With that episode in the back of my mind, we later set out for dinner at a restaurant on the other side of the big three of the Blue Mosque/Hagia Sophia/Topkapi Palace … and while waking past the Hagia Sophia, towards the water, yet another of Istanbul’s insufferable touts fell in with us and said, “You like carpets?”
Carpets are what touts mostly try to sell you. Some trinkets and junk, yeah, but it’s carpets, mostly, and these guys are relentless. In two days we’ve walked past/brushed by two dozen of them. I can’t believe anyone buys anything from them ever, but they just don’t go away.
You can turn down five in the space of 50 feet and a sixth will pop up and attempt his own ridiculous form of insincere patter.
I find it invasive and rude. It destroys the tourist experience because instead of wandering about and looking at this and that, to slow or stop is to be beset by these guys, who never take no for an answer.
So, this tout, maybe 25, starts walking next to me and asks, “Do you like carpets?”

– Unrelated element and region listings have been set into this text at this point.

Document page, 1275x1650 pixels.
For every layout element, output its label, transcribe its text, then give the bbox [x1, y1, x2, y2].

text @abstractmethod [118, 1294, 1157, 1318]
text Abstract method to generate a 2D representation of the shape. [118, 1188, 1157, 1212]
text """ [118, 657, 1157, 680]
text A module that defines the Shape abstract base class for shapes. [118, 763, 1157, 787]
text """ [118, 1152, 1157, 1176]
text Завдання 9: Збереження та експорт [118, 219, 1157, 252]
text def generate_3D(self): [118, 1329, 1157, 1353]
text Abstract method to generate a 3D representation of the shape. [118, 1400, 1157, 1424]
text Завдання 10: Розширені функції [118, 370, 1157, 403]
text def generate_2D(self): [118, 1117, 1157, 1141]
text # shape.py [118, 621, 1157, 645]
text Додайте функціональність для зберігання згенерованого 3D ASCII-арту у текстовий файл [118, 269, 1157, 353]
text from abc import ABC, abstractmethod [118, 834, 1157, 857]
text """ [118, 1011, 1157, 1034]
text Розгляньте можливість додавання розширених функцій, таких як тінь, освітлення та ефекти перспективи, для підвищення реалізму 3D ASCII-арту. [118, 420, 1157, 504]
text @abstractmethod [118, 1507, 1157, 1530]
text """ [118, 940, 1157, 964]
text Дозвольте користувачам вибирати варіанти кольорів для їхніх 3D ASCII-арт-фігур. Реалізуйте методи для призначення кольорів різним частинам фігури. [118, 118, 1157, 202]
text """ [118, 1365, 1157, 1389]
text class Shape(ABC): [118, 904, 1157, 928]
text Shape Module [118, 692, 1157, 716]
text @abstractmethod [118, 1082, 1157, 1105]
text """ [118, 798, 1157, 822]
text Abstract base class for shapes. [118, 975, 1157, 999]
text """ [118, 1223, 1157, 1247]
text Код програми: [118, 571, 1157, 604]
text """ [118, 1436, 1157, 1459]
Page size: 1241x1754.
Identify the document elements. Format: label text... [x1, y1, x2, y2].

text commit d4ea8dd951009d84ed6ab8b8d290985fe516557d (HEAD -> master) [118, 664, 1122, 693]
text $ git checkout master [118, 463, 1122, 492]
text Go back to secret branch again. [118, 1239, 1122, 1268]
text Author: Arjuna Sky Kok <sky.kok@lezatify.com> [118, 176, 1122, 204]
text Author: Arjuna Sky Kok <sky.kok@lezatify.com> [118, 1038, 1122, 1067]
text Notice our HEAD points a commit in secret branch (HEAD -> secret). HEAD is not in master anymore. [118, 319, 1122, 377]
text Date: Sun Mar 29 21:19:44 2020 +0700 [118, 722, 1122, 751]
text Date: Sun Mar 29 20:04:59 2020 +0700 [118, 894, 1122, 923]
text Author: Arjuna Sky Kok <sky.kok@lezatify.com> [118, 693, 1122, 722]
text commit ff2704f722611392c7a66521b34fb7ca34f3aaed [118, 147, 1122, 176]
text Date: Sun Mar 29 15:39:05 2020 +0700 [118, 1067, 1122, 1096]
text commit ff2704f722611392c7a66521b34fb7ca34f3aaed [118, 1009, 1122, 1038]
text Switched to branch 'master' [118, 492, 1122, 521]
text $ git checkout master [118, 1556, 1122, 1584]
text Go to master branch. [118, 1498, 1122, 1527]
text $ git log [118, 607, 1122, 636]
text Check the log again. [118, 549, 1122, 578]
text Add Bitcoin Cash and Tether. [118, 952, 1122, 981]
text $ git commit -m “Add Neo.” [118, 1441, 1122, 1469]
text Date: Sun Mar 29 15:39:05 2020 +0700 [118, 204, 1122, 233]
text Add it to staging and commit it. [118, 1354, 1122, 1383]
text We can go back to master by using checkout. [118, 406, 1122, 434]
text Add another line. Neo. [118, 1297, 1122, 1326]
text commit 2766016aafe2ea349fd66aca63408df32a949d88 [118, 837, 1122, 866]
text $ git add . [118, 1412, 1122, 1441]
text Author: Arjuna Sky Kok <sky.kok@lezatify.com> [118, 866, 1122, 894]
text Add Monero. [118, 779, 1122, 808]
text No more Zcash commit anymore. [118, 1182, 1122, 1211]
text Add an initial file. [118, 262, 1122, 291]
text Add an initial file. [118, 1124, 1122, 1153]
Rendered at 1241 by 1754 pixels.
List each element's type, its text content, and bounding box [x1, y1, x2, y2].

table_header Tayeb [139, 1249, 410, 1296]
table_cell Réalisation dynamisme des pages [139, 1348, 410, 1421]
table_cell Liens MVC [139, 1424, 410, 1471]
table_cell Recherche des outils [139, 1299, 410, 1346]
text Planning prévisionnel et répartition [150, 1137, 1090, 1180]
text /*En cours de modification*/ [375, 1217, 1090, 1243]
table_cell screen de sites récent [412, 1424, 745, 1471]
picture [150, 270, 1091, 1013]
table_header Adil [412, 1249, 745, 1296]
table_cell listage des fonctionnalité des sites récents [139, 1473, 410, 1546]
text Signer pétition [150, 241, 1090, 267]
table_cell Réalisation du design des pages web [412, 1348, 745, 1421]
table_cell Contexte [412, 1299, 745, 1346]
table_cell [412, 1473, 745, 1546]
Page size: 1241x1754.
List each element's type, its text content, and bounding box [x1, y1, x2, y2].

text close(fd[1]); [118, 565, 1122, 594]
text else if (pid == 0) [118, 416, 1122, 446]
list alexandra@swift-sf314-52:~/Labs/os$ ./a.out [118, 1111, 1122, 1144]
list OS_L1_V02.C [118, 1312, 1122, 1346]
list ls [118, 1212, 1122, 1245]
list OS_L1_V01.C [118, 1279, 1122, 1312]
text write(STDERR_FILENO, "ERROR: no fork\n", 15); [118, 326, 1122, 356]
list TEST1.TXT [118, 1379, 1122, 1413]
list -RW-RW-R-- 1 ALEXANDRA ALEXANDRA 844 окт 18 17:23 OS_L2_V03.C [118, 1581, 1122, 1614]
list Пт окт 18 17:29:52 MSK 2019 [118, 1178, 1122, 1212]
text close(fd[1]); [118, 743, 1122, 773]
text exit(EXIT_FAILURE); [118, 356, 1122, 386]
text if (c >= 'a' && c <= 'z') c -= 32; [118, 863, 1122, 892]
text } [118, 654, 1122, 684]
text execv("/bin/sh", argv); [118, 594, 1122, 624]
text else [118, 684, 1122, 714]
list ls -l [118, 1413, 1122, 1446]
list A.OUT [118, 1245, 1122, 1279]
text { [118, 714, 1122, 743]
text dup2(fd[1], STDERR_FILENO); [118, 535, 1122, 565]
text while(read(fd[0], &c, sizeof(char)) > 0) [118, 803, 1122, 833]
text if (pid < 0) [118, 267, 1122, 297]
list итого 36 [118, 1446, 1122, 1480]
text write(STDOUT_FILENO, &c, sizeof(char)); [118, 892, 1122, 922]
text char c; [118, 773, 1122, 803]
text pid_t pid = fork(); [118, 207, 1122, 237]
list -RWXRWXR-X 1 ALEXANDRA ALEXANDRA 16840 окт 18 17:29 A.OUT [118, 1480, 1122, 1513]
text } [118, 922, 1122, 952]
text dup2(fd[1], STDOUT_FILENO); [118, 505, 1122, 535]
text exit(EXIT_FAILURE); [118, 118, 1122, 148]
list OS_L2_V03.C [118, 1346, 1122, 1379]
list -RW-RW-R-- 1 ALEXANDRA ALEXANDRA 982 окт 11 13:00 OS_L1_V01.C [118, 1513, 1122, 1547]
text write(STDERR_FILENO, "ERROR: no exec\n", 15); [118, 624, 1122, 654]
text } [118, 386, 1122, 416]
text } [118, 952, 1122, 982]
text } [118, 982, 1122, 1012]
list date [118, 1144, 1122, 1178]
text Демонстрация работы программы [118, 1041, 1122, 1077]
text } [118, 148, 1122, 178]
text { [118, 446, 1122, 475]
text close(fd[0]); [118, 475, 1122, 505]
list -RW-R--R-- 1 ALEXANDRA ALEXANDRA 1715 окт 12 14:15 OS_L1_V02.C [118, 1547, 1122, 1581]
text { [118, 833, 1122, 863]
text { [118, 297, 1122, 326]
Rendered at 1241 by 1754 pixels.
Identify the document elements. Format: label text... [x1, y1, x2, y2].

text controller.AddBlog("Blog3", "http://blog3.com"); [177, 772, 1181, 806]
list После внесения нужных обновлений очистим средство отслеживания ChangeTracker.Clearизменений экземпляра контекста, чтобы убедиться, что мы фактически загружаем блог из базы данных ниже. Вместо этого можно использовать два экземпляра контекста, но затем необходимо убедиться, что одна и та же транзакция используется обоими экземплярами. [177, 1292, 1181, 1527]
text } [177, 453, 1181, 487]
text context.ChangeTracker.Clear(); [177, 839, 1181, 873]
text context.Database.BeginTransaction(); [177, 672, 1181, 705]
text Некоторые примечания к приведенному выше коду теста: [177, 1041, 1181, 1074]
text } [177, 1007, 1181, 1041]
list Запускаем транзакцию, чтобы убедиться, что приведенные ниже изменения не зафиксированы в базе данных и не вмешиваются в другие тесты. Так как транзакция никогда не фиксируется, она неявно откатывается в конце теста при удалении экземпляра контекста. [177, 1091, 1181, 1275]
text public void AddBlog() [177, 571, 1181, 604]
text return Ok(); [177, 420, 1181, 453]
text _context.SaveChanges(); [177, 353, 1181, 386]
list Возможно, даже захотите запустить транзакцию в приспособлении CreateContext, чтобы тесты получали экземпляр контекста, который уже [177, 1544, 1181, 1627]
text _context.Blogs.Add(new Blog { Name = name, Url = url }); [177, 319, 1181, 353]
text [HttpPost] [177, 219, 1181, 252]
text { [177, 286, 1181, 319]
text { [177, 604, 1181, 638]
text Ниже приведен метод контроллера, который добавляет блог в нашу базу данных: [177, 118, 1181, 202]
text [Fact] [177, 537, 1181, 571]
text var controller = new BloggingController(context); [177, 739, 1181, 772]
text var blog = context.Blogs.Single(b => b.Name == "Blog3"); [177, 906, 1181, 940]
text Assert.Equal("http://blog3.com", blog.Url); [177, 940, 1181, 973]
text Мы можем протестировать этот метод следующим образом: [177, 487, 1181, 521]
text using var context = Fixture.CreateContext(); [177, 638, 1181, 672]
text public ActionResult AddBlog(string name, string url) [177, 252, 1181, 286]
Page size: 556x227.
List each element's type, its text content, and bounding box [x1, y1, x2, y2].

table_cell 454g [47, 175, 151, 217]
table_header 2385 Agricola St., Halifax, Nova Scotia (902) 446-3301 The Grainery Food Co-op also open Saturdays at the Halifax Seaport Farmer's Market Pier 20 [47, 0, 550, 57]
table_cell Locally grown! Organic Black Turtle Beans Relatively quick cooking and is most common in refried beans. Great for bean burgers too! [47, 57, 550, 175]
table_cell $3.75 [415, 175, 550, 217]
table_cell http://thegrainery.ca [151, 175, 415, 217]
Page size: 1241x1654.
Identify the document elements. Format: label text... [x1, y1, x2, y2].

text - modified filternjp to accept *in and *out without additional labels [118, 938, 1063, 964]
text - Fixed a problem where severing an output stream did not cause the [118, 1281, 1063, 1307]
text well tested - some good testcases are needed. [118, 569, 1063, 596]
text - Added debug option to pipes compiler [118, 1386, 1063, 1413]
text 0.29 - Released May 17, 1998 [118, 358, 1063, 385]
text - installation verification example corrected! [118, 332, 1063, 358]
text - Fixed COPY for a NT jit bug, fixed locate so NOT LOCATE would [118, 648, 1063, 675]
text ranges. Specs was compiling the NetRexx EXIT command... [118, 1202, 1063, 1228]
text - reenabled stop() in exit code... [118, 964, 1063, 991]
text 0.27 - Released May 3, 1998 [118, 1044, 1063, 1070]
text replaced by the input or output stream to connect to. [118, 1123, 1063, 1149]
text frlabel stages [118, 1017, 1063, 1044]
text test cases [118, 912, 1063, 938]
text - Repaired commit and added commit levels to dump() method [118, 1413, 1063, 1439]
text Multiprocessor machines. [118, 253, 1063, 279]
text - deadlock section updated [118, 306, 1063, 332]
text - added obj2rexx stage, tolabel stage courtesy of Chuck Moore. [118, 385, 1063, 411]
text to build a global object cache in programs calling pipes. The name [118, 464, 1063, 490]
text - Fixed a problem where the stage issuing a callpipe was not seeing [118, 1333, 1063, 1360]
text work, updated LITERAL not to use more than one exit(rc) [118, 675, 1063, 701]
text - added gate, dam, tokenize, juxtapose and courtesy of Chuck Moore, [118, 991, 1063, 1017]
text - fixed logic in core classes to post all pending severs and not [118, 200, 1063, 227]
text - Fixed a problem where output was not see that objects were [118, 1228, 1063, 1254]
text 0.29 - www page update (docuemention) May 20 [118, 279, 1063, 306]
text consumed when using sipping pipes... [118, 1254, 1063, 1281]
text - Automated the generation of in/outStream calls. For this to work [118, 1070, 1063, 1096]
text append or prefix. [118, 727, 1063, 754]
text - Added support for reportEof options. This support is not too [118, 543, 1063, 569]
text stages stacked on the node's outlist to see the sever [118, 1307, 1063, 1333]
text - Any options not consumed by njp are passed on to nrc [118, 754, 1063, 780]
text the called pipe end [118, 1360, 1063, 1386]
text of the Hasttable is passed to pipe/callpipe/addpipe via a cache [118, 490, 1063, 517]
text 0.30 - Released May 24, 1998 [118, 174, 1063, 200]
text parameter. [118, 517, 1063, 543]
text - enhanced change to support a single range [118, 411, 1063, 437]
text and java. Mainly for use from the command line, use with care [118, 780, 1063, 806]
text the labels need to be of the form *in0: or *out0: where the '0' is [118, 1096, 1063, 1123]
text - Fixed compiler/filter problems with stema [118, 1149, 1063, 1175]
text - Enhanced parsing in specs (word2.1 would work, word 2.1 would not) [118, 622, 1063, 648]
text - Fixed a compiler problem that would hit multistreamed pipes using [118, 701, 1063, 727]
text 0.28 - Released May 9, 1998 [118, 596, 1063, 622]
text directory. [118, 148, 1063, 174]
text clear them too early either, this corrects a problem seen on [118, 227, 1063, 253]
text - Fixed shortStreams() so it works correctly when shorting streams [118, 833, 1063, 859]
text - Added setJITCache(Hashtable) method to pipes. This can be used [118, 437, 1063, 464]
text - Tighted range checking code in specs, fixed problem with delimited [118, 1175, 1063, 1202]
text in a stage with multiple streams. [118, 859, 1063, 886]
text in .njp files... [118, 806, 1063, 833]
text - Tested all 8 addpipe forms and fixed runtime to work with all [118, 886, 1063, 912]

And I said, “I hate carpets.” (Which actually is pretty much true, when it comes to Oriental carpets. I do, in fact, hate them … but mostly I wanted him to go away after the first exchange. I thought Leah had been coddling touts by not being direct enough.)
He looked at me with incredulity. Apparently, I was just negotiating hard.
He said: “You like jewelry?”
I said, “I don’t like anything you’re trying to sell me.”
I may have said, “Please leave us alone,” but I don’t recall. We just kept walking.
And then the guy starts shouting at me, as we’re walking. “Come back here! You cannot speak to me like that!” We kept walking as Leah said, “Let me handle the next one, please,” and then the tout began muttering something about, “Now I’m calling the police.”
On what charge? That we didn’t waste 10 minutes of our lives listening to a guy invade our personal space with a sales pitch? That I had resolved not to be cheated again in the same 100-yard stretch I had been cheated in six hours before?
If we were looking for carpets, would we be walking past the Hagia Sophia after closing hours? No carpet shops anywhere in sight, around there.
We kept walking. The tout kept talking about the police, and then he shifted into a new mode. “I chop off heads. That’s what I do. I chop off heads.”
Which may be the first time someone has threatened to kill me in public. First time in a long while anyway. Unless he was just making a random statement of fact, and he is, in fact, in charge of beheadings for the Turkish government.
So, he was going to call the cops … and chop off my head … and then turn himself in as an aggrieved tout?
“I’m a person. You can’t just ignore me.” I don’t remember when he said this … if it were after the head chopping or before. Apparently, in the tour Bill of Rights, all people at all times are obliged to listen to the first X number lines of their sales pitch.
Uh, no.
But ignore him? Yes, I could.
Many cities don’t realize, or don’t care, that they damage their tourist industry by allowing these guys to snake around, looking for suckers. I will think badly of Istanbul, at least this part of it, for a long time. It will be the first thing I tell people. “Remember, there are aggressive touts everywhere.”
We had a nice dinner, eventually, at a hotel that overlooked the Bosphorus, but I will remember it as the day the big tourist attraction was an overpriced, ill-kempt bust … that a sandwich shop shill cheated us out of $20 and that a carpet tout threatened to chop off my head because I told him, “I don’t want anything you’re trying to sell” and walked away from him.
Let’s see how Day 3 goes. Istanbul, international city? or Istanbul, city of touts? Maybe it’s just this neighborhood.